The increased use of the multiple procedure payment reduction (MPPR) by private and workers' compensation payers is already affecting physical therapists (PTs), and it's now among the elements of the changing insurance landscape addressed in an expanded APTA private insurance website.
APTA online resources now include targeted MPPR information related to the move made by private insurers to adopt policies first developed by the federal Centers for Medicare and Medicaid Services (CMS). The shift toward MPPR poses a risk to PTs, who need to carefully review contracts with insurers to evaluate impact. The APTA website includes tips on contract review that can help PTs determine if the policy is appropriately applied under the contract and payment guidelines to help PTs verify the accuracy of any overpayment amount claimed by the insurer.
Several insurers, including Blue Cross and Blue Shield (BCBS) of Kansas City, BCBS of Missouri, Wellmark, Aetna, and UnitedHealthcare have implemented MPPR over the past 2 years, and are paying claims using an MPPR methodology.
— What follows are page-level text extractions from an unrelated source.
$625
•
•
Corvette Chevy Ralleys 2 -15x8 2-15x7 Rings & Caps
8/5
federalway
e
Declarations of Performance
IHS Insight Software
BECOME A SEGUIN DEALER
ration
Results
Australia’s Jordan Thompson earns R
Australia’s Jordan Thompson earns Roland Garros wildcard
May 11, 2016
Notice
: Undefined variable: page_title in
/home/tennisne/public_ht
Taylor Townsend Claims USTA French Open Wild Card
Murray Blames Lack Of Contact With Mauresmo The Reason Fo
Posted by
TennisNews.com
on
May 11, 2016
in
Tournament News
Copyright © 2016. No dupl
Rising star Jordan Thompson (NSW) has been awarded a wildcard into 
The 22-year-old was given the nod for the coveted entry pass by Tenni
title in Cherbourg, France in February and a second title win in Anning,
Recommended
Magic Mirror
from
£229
A recent example of the trend toward MPPR use surfaced earlier this year, when Humana announced that it would be applying MPPR policies, an approach that it had initially adopted in 2011 but quickly reversed. Not long after the reversal, Humana announced that it would be reviewing the MPPR payment methodology and stated that it may make changes to payments. When those changes were implemented, Humana made providers aware of its shift to MPPR by sending notifications of overpayments on claims as far back as 2012 for contracted providers. Noncontracted providers were told that they were responsible for overpayments dating back to 2011.
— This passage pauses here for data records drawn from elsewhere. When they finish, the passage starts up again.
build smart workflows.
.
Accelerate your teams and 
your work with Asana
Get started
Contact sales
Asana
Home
In light of Humana's reversal on MPPR, APTA sent a formal letter (.pdf) to Humana's CEO addressing several areas that it views as problematic for PTs. APTA expressed particular concern over the lack of prior warning of Humana’s intention to adopt the policy, the administrative burdens associated with overpayment recovery, the appropriateness of MPPR's application to medical procedure codes, the suitability of application to all contracts, and apparent inaccuracies in calculations that result in incorrect overpayment amounts.